Para não penalizarem variações legítimas, estabeleceram uma margem de tolerância. Ainda assim, a maioria dos produtos reprovou nos testes.
“Demos às amostras alguma margem de manobra, atribuindo-lhes uma margem de desvio de 10 percent para ter isso em conta, mas 89 percent dos produtos de abacate continuaram a reprovar”, disse a professora Wang.
Porque é que o azeite passou
A diferença entre os dois óleos não se explica realmente pela química. O azeite é estudado e regulamentado há décadas, tempo suficiente para que a venda de produto adulterado implique um risco real.
O óleo de abacate é mais recente e consideravelmente mais caro, enquanto as regras destinadas a assegurar o conteúdo da garrafa ainda estão a ser definidas.
Isto cria uma lacuna regulamentar, permitindo que um produto diluído passe despercebido ao longo da cadeia de abastecimento. Não é a primeira vez que o laboratório identifica este problema.
Testes anteriores concluíram que a maioria do óleo de abacate engarrafado vendido em lojas dos EUA estava rançoso ou misturado com outros óleos; uma análise posterior de produtos de marca própria encontrou praticamente o mesmo cenário.
O novo trabalho estende esse padrão da garrafa aos alimentos processados expostos nas prateleiras.
Investigação independente identificou os substitutos mais comuns, entre os quais os óleos de colza, cártamo e girassol.
Custos para os consumidores
Tudo se reflete no momento de pagar. Os produtos com óleo de abacate incluídos no estudo custavam tanto como produtos comparáveis com azeite, ou mais, e a diferença face às versões feitas com óleo comum pode ultrapassar cinco vezes o preço.
O azeite era quase sempre genuíno. Já o óleo de abacate quase nunca o era, o que significa que os consumidores mais dispostos a pagar por qualidade eram os mais suscetíveis de receber menos do que pagaram.
Wang considera que a substituição começa a montante, nos fornecedores de óleo, e não nas marcas cujos nomes aparecem nas embalagens.
As marcas podem nem sequer ter conhecimento da situação. Muitas empresas compram através de intermediários e, sem realizarem os seus próprios testes, não têm forma de detetar uma troca. Isso torna difícil localizar o responsável.
“Os fornecedores de óleo adulterado podem estar escondidos por trás de algumas camadas da cadeia de abastecimento, tornando difícil identificar onde o problema teve origem.”

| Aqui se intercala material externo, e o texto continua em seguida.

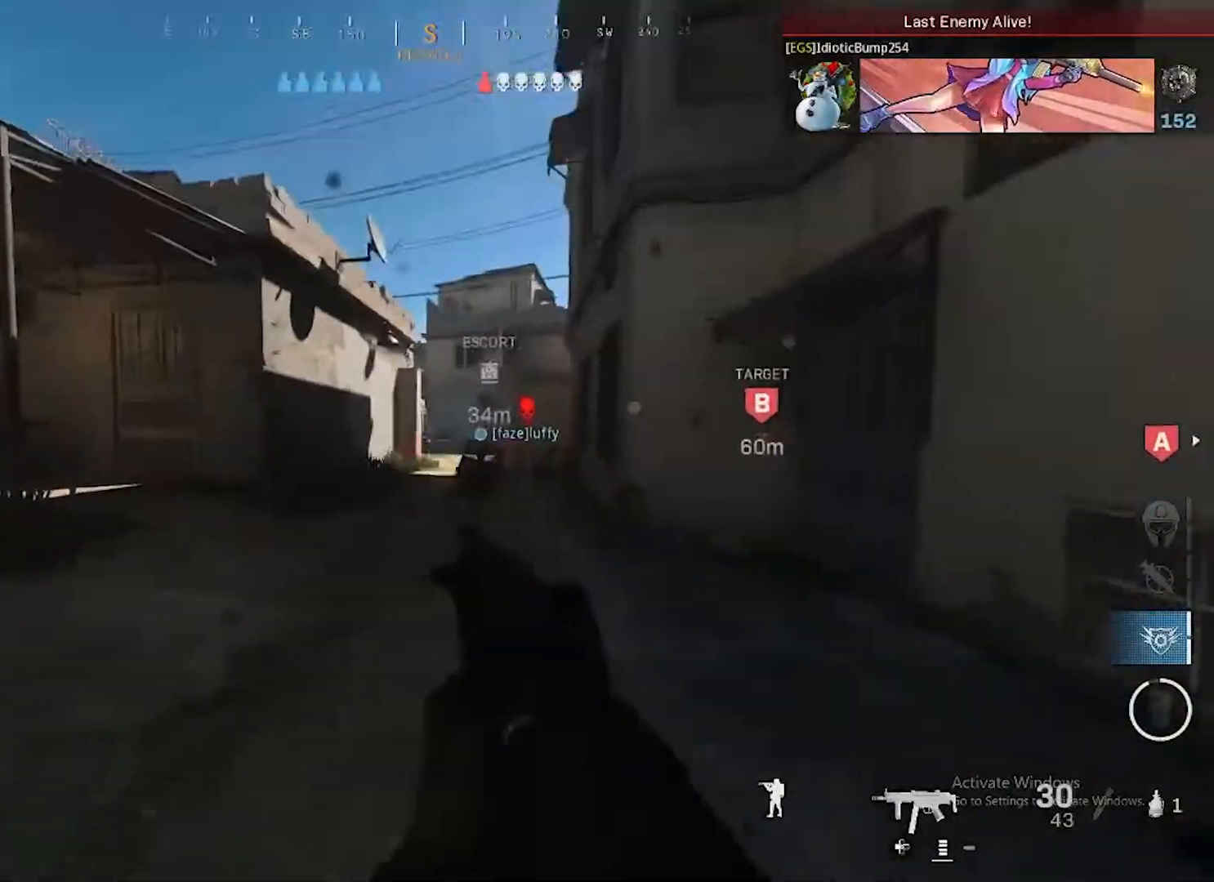
{"buttons": [], "left_stick": "up", "right_stick": "center", "events": [[33, "L3", "up"], [83, "TRIANGLE", "up"], [133, "L3", "down"], [250, "L3", "up"], [350, "L3", "down"], [433, "L3", "up"]]}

Os rótulos precisam de verificação
O estudo confirma que estas falhas correspondem a adulteração verdadeira, e não a um efeito secundário da fritura ou da mistura, eliminando a última explicação simples para os resultados.
Os mesmos testes de rotina que ajudaram a corrigir o mercado do azeite podem agora ser aplicados ao óleo de abacate, tanto junto dos fornecedores como nas prateleiras.
Até que isso aconteça, a suposição mais segura para quem paga mais é que o conteúdo do pacote pode não corresponder ao que a frente da embalagem afirma.